L’avenir de l’agriculture française passe-t-il par l’exploitation familiale ou concentrée, mécanisée, spécialisée ?

Les deux modèles ne sont pas antagonistes. Si demain, je devais être président de la République, je serais président et ministre de l’Agriculture. Pas en termes institutionnels mais symboliquement et par le cœur. II est essentiel de retrouver un président de la République qui au Conseil européen tape du poing sur la table en disant que l’agriculture c’est central et prioritaire pour la France. Comme Angela Merkel le fait pour l’industrie allemande.

Vous proposez une diminution de la CSG pour augmenter le salaire net des Français. Pourquoi pas une baisse d’impôts ?

Je propose la diminution de la CSG (NDLR : la contribution sociale généralisée est un prélèvement obligataire qui participe au financement de la protection sociale) parce que c’est rendre de l’argent à tous les Français, y compris ceux qui ont des revenus modestes. Un salarié au niveau du smic, si vous baissez l’impôt sur le revenu, ne sera pas concerné par cette mesure. J’entends toujours parler des impôts directs – comme l’impôt sur le revenu — parce qu’ils sont plus visibles, mais la réalité, c’est que les impôts indirects – comme la CSG – sont plus importants. Au smic, la diminution de la CSG correspond à 245 € de rémunération en plus par an.

La gauche est en train de mettre en place le prélèvement des impôts à la source. Reviendrez-vous sur cette mesure si vous êtes élu ?

C’est une façon pour la gauche de faire diversion. Si je suis élu, je reporterai cette mesure parce qu’elle n’est pas prête. Entraînera-t-elle une hausse des impôts pesant sur les ménages ? Pèsera-t-elle sur la compétitivité de nos entreprises ? Pour le moment, le flou est total.

Vous êtes actuellement à la peine dans les sondages, en quatrième position derrière François Fillon Que se passe-t-il ? Le renouveau n’imprime plus ?

La seule chose qui compte dans une course c’est la ligne d’arrivée. On verra où en seront les compteurs le 20 novembre, au soir du premier tour. Le vote du renouveau, c’est un vote d’espoir. Je vois bien la tentation ici ou là de voter pour Alain Juppé dans le seul but de faire barrage à Nicolas Sarkozy. Mais a tous ceux-là je veux dire de ne pas voter par défaut. Parce que les élections par défaut donnent toujours des déceptions.

Cela vous frustre de ne pas être dans le duo de tête ?

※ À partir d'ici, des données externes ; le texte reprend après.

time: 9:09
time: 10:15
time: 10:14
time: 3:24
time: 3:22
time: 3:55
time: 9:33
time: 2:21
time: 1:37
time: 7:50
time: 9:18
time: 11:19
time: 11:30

II n’y a aucune frustration de ma part. Le dégel des glaces peut arriver très vite. On a vu lors des dernières élections qu’il pouvait y avoir de grandes surprises. Regardez la primaire des Verts ! Je veux montrer aux Français qu’il est temps de passer en 2017 à autre chose.

Vous excluez tout ralliement après le premier tour et vous refuserez la place de Premier ministre en cas d’alternance. N’y a-t-il pas là une trop grande part de vanité ?

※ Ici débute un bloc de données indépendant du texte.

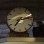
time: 7:12
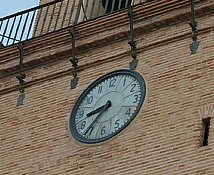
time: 8:36
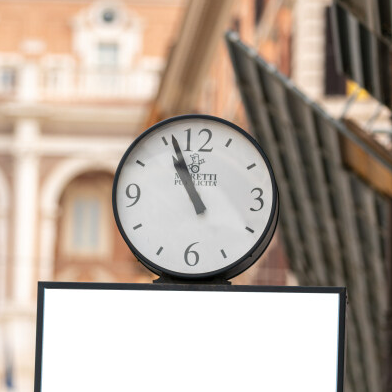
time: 10:56
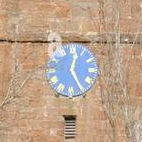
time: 12:25
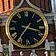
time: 7:17
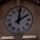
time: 12:09
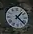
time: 1:22
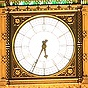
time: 5:34
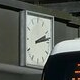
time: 2:13
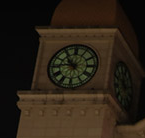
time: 10:45
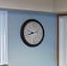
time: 8:12
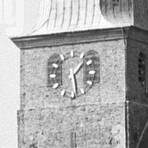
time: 1:28
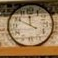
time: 11:49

Aucune ! Mon état d’esprit est clair : je veux gagner et je n’envisage pas d’échouer. Mais je soutiendrai le vainqueur quel que soit le résultat. Et je me prononcerai au soir du premier tour si je ne me qualifie pas. Ce que je n’envisage pas en revanche c’est en effet un ralliement pour négocier une place de Premier ministre. Cela ne serait pas honnête par rapport au projet que je porte. Il y a entre mon projet et ceux de Nicolas Sarkozy ou d’Alain Juppé des différences importantes. Elles excluent d’être leur potentiel numéro deux.

Beaucoup de Français qui se disent certains d’aller voter ignorent la date du premier tour. N’y a-t-il pas un problème de communication ?

Cela me confirme que les choses ne sont absolument pas figées et que tout peut bouger jusqu’au dernier jour. Je veux dire à nos électeurs que tout est possible. Le prochain quinquennat ne peut pas être le quinquennat de rattrapage de Nicolas Sarkozy et François Fillon. En 2007, la droite avait rendez-vous avec le peuple français et ce rendez-vous a déçu.

Beaucoup de sarkozystes s’élèvent contre François Bayrou, qui fait campagne pour Alain Juppé. Vous aussi ?

François Bayrou est là depuis trente ans, il fait partie des meubles. Quand on s’est engagé pour François Hollande, on est comptable du bilan. Le drame de la politique française, c’est de dire que tout peut s’effacer sur une ardoise. Sortons de ce cynisme ! Avec moi, on ne négocie ni les places ni les postes. On s’engage derrière un projet.

Remettre en cause le collège unique, n’est-ce pas risquer de renforcer ces inégalités ?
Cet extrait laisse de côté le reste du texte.